0

A cold glass of discontent - Joel Hall

Earlier this year, I was confronted with the news that my cholesterol was extremely high and that I would need to make some changes in my life in order to remain healthy.

It was a challenge, at first, but I have been able to make those changes and the process has paid dividends.

I got rid of the TV dinners I often ate for lunch, and started bringing my own lunch more. I started eating more salads, doubled my intake of fiber, and tripled my intake of water.

Since my checkup at the beginning of the year, I have lost 30 pounds and have been able to reduce my cholesterol by about 30 points, simply by changing some of my habits.

However, due to the time constraints of my job, I often find myself rushing out the door and leaning toward fast food to fill in the gaps.

Over the last decade, many restaurants, such as Burger King, Wendy's and McDonald's, have figured out that more people will shop with them, if their customers continue to be alive, and have started offering healthier menu options, such as apple slices, parfaits, and premium salads.

This movement was expedited when documentaries, such as "Super Size Me," demonstrated the long-term side effects of eating stuff off the regular menu on a regular basis.

When I am unable to pack something healthy for myself, it's nice to know that I can go by a fast-food restaurant and pick up something that won't slowly kill me.
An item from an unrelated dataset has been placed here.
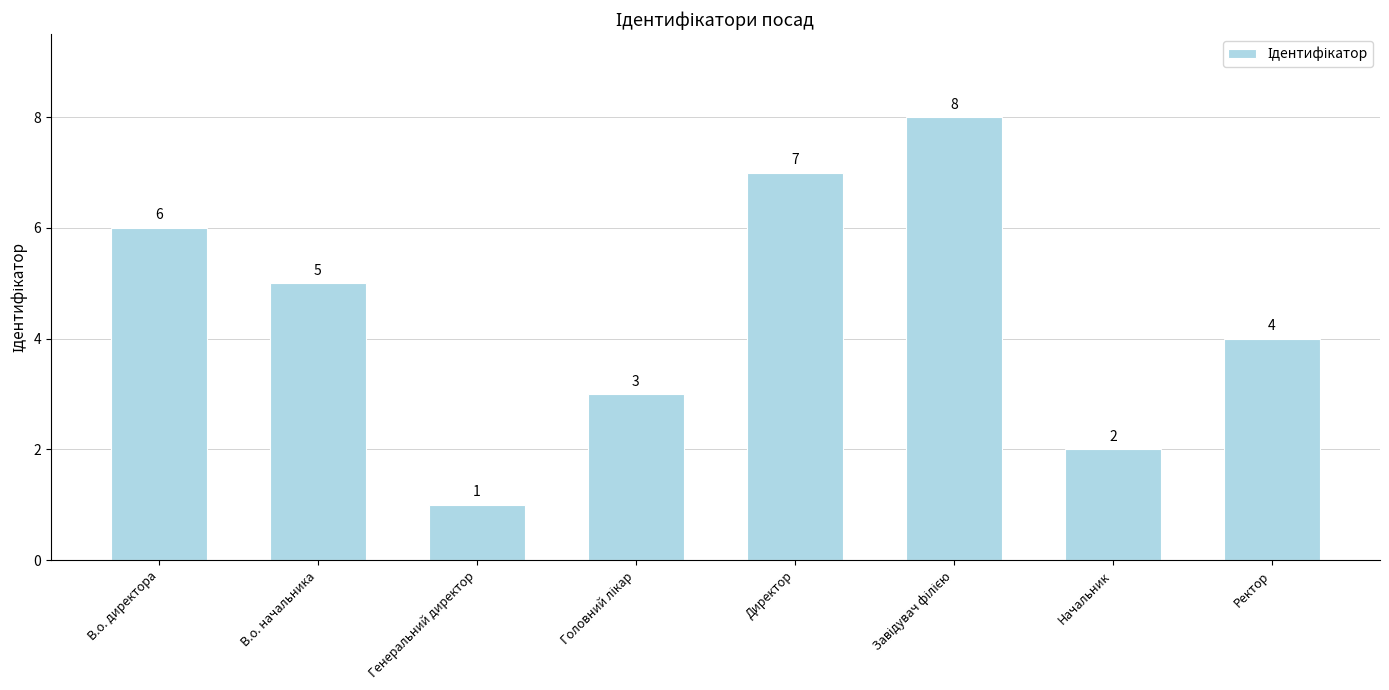

How many data points are less than 5?

4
For a few months now, when time permits, I have traveled between two of these restaurants, and picked up a premium salad for lunch.

I've always been annoyed by the person who gets the Double Big Mac, sandwiched by two Krispy Kreme doughnuts, with a Diet Coke. Or, the person who gets a fistful of onion rings and a fudge sundae to go along with the premium salad. So, the most sensible option for me has always been to get a premium salad and a free cup of water to go along with it.

Last week, however, I went to my local fast-food restaurant for a premium salad and a free cup of water to wash all $6 of it down, when I was told that water is no longer free.

I've known restaurants that don't offer refills, but I've never come across a fast-food restaurant where the water wasn't free. When I learned that a 10-ounce cup of ice water now costs the same as a 32-ounce cup of sweet tea that probably has a pound of sugar in it, I was flabbergasted.

The free cup of water has long served as a bond of trust between me and the fast-food industry. For agreeing to purchase processed food that probably isn't good for me, I agree to not fill my water cup with "flavored" water, i.e., soda, tea or other liquids.

I was almost starting to believe that the fast-food industry was beginning to look out for my best interests. In my opinion, however, if someone is willing to pay top dollar for fast food, that restaurant should, at least, give him the option of washing it down with a free, cold glass of water.

Some places already charge for packets of barbecue sauce. If the one last great honor system of the fast-food industry is to disappear, what's next? Napkin levies? Straw taxes? The possibilities are frightening.

I rarely choose to boycott anything, but until my local fast-food joint chooses to stop the madness and stop charging for water, I am taking my business elsewhere.